За гробом шли Амбруаз Тома, Гуно, Рейер и барон Тейлор.

Вот, наконец, процессия в церкви Троицы. Здесь ни черных драпировок, выражающих людское горе, ни траурных украшений. Стены голы, словно безучастны к скорби.

Гроб установлен на невзрачном постаменте, освещенном зеленоватым светом четырех свечей. А ведь если бы он умер в России, эта страна содрогнулась бы от скорби.

Пока погребальное шествие двигалось к кладбищу, молодая женщина, облаченная в траур, с лицом, скрытым под длинной темной вуалью, преклонила колени перед зияющей могильной ямой, которая скоро должна была закрыться над Гектором Берлиозом, и бросила в нее венок из красных роз. Когда погребальная колесница приблизилась, женщина быстро исчезла.

Кто же была эта неизвестная, оказавшая умершему такой знак почитания? Ведь никто не слышал, чтобы у Гектора Берлиоза в Париже была родственница. Тайна захватывает больше, чем удручает несчастье. Теперь все, кто присутствовал при погребении композитора, были не столько взволнованы невозместимой утратой, сколько заинтригованы. Но, к их разочарованию, в конце концов выяснилось, что романтической тенью была всего лишь племянница покойного, приехавшая из провинции специально, чтобы молчаливо и благоговейно почтить память своего славного дядюшки, такого несчастливого при жизни.

Она захотела прийти одна, совсем одна.

Тотчас вслед за этим мимолетным видением произошло еще одно событие – так уж, видно, было назначено: Гектору Берлиозу и после его последнего вздоха не суждено было спать в покое.

Когда похоронные дроги проезжали через кладбищенские ворота, лошади понесли, опрокинув музыкантов и бросив катафалк на ближнюю могилу.

Лишь с трудом удалось успокоить обезумевших лошадей.

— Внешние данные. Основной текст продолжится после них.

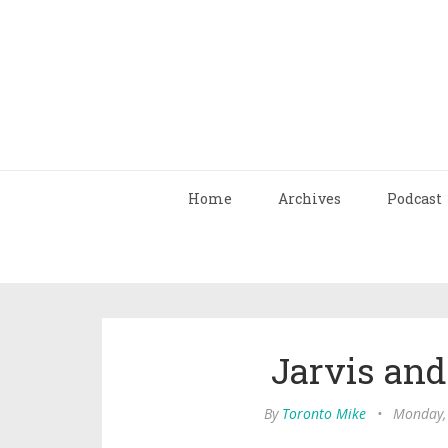
Home
Archives
Podcast
Jarvis an
By
Toronto Mike
•
Monday,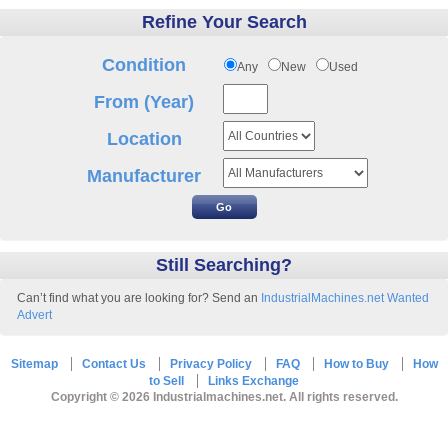
Refine Your Search
Condition
Any
New
Used
From (Year)
Location
Manufacturer
Still Searching?
Can’t find what you are looking for? Send an
IndustrialMachines.net Wanted
Advert
Sitemap
Contact Us
Privacy Policy
FAQ
How to Buy
How
to Sell
Links Exchange
Copyright © 2026 Industrialmachines.net. All rights reserved.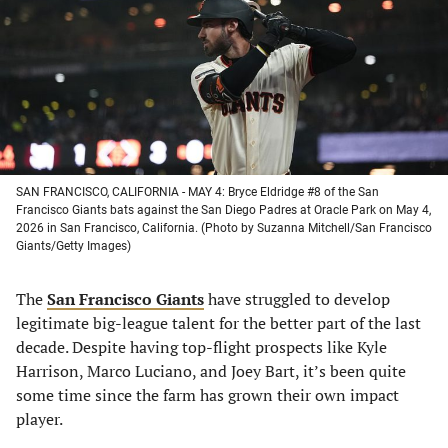
new
new
new
new
tab)
tab)
tab)
tab)
SAN FRANCISCO, CALIFORNIA - MAY 4: Bryce Eldridge #8 of the San
Francisco Giants bats against the San Diego Padres at Oracle Park on May 4,
2026 in San Francisco, California. (Photo by Suzanna Mitchell/San Francisco
Giants/Getty Images)
The
San Francisco Giants
have struggled to develop
legitimate big-league talent for the better part of the last
decade. Despite having top-flight prospects like Kyle
Harrison, Marco Luciano, and Joey Bart, it’s been quite
some time since the farm has grown their own impact
player.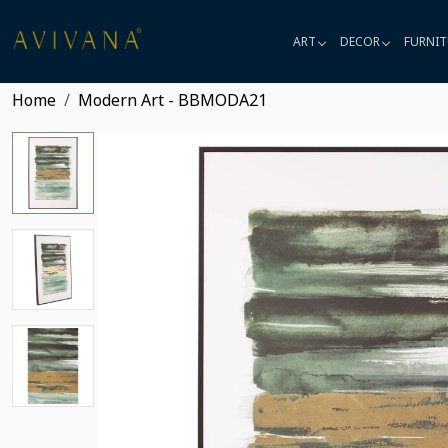
ART
DECOR
FURNIT
Home
Modern Art - BBMODA21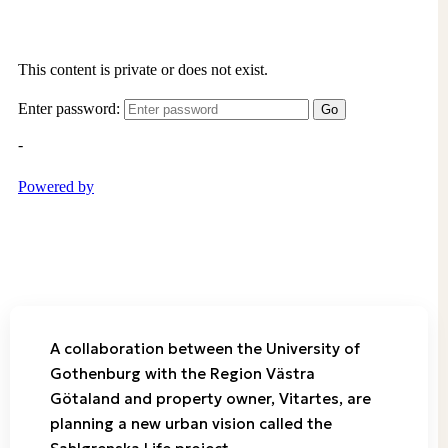
A collaboration between the University of
Gothenburg with the Region Västra
Götaland and property owner, Vitartes, are
planning a new urban vision called the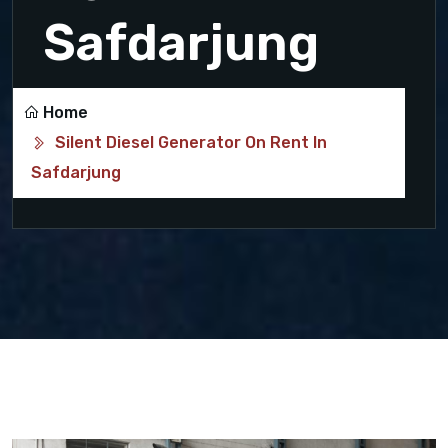
Safdarjung
Home
Silent Diesel Generator On Rent In
Safdarjung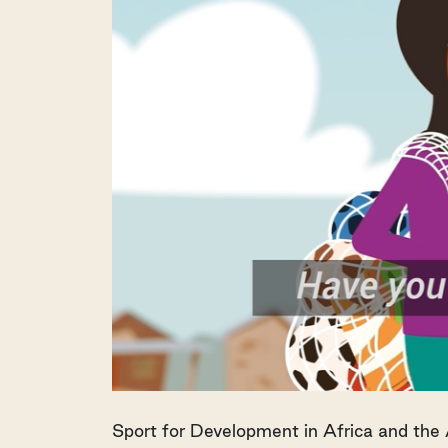
Sport for Development in Africa and the 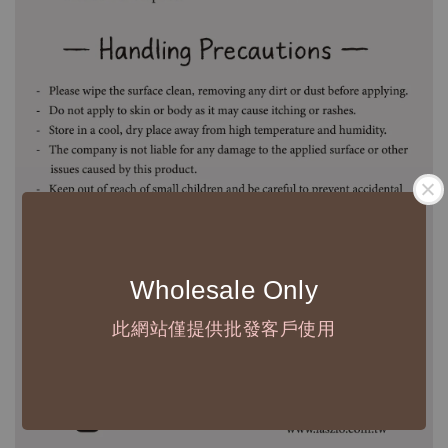
Wholesale Only
此網站僅提供批發客戶使用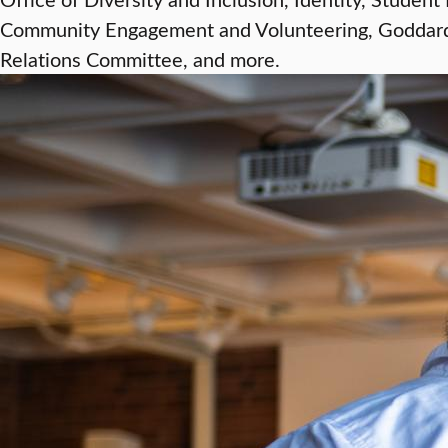
Community Engagement and Volunteering, Goddard 
Relations Committee, and more.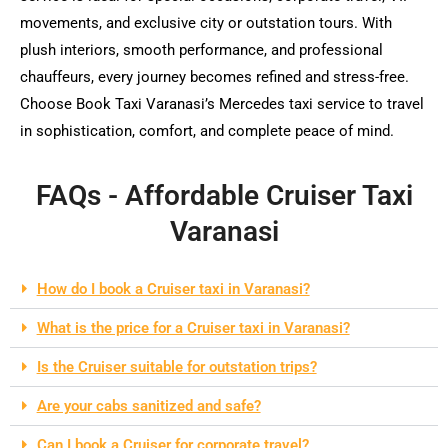
movements, and exclusive city or outstation tours. With
plush interiors, smooth performance, and professional
chauffeurs, every journey becomes refined and stress-free.
Choose Book Taxi Varanasi’s Mercedes taxi service to travel
in sophistication, comfort, and complete peace of mind.
FAQs - Affordable Cruiser Taxi
Varanasi
How do I book a Cruiser taxi in Varanasi?
What is the price for a Cruiser taxi in Varanasi?
Is the Cruiser suitable for outstation trips?
Are your cabs sanitized and safe?
Can I book a Cruiser for corporate travel?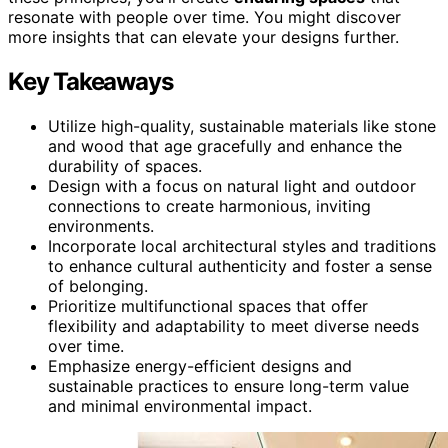
resonate with people over time. You might discover
more insights that can elevate your designs further.
Key Takeaways
Utilize high-quality, sustainable materials like stone
and wood that age gracefully and enhance the
durability of spaces.
Design with a focus on natural light and outdoor
connections to create harmonious, inviting
environments.
Incorporate local architectural styles and traditions
to enhance cultural authenticity and foster a sense
of belonging.
Prioritize multifunctional spaces that offer
flexibility and adaptability to meet diverse needs
over time.
Emphasize energy-efficient designs and
sustainable practices to ensure long-term value
and minimal environmental impact.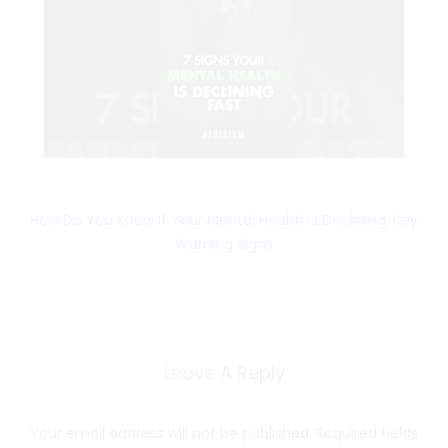
How Do You Know If Your Mental Health is Declining: Key
Warning Signs
Leave A Reply
Your email address will not be published.
Required fields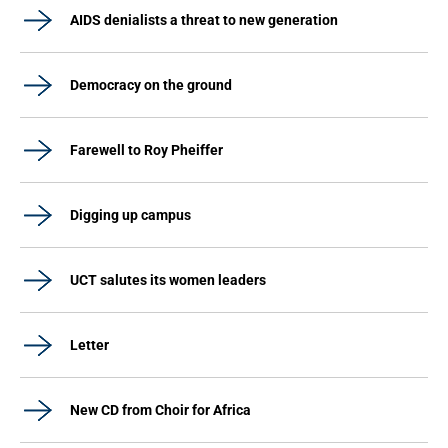
AIDS denialists a threat to new generation
Democracy on the ground
Farewell to Roy Pheiffer
Digging up campus
UCT salutes its women leaders
Letter
New CD from Choir for Africa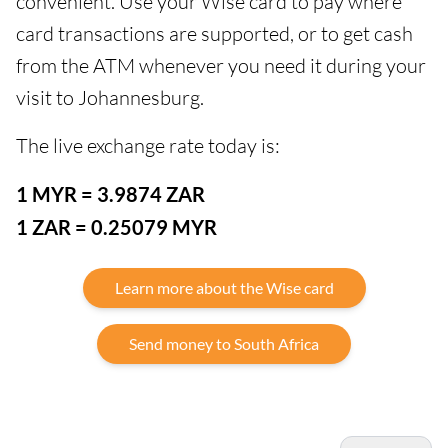
convenient. Use your Wise card to pay where
card transactions are supported, or to get cash
from the ATM whenever you need it during your
visit to Johannesburg.
The live exchange rate today is:
1 MYR = 3.9874 ZAR
1 ZAR = 0.25079 MYR
Learn more about the Wise card
Send money to South Africa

Наконец настало время панихиды.

Гийом от Академии изящных искусств, Фредерик Тома от Общества литераторов, Гуно от композиторов и, наконец, Эльвар, который воспользовался случаем, чтобы произнести речь, тот Эльвар, кому Гектор сказал, что не хотел бы умереть, если ему предстоит говорить. Все четверо один за другим славили покойного и говорили о необычайности его судьбы.

Наконец гроб опускают в могилу, устанавливая его между Офелией и Марией Ресио.

А теперь спи спокойно, спи вечным сном, Гектор. Разве не заслужил ты отдых? О да, ты заслужил его напряженным трудом, страстной борьбой, голодом, слезами и кровью.